Little, Big, or The Fairies Parliament is a long fantasy novel by John Crowley published in 1981.  My feeling on reading it is along the lines of : Where have you been all my life?  It's amazing that I missed it, but wonderful because there's so much more to ready by this author.   Little, Big is a sort of family epic focused on an extended family that traffics with Faery.  It's located in a space similar to upstate New York and NYC and covers approximately the 20th Century.  The plot is slow and meditative, with much interior rumination by the characters, and conversations often full of pauses and omitted information. 

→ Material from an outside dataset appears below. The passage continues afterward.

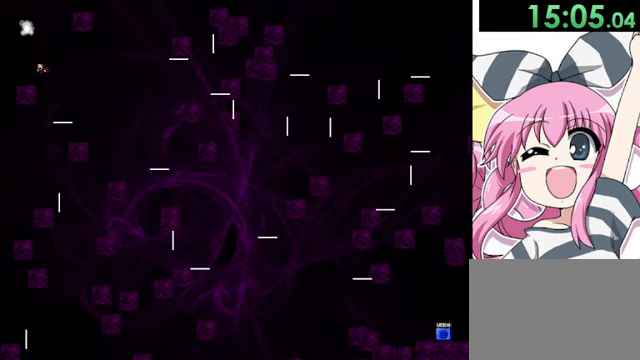
Gameplay with keyboard; each line is a JSON object with the keys held at the frame after it. "events" lists presses ("down") and releases ("up") of "down", "left", "r", "right", "shift", "up" and "z" between this image and that frame as [ms after this image, input, new state], when the widget could be followed in between. No other keys are recorded. Mouse input is not recorded.
{"keys": ["shift"], "events": [[160, "left", "up"], [200, "shift", "down"], [360, "shift", "up"], [400, "shift", "down"]]}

The latter part of the action takes place in a nation that is falling apart, under the sway of an incompetent dictator, a lost medieval Emperor who presides over a collapsing economy, communication grid, and energy systems.  It has nothing to do with the Collapse we now face, but the specific details of life under the Lecturer Eigenblick are all too relevant, like the block of formerly-elegant New York townhouses converted to a small farm , with the facades and front rooms of the buildings encircling the crop rows, and goats housed in the former garden apartments.  A beautiful, transporting book.

Garden Update

This blog was meant to be all about bees and the garden and happy stuff like that, but that line of thought has been a bit derailed by the ongoing Disaster of Macondo and my growing sense that the collapse of civilization is no longer merely optional but is definitely on the menu.

The garden is doing fine, now that we've had some proper sun and heat.  We are eating lovely peas which I can hardly keep up with harvesting, the zucchinni are making their little namesakes, and some of the broccoli looks quite respectable.  Half the tomatoes have the curl-leaf thing going, which doesn't seem to kill them but does slow them down.  Something dreadful happened to a pile of compost I made last year and it ended up dry and not very broken down, and full of bugs.  I foolishly piled it on the bed anyway, and now the beans are tortured by ants which nibble on their leaves.  Or something.

This organic gardening is No Joke.  Children, don't fall asleep during compost class; you'll be needing that information.

The poppies and pea flower are looking especially fabulous in various shades of purple and red.  I am a fool for poppies and let them grow in the beds even where they fight with vegetables -- the rainbow chard is over shadowed by a crowd of poppies about the bloom -- apparently I prefer the poppies.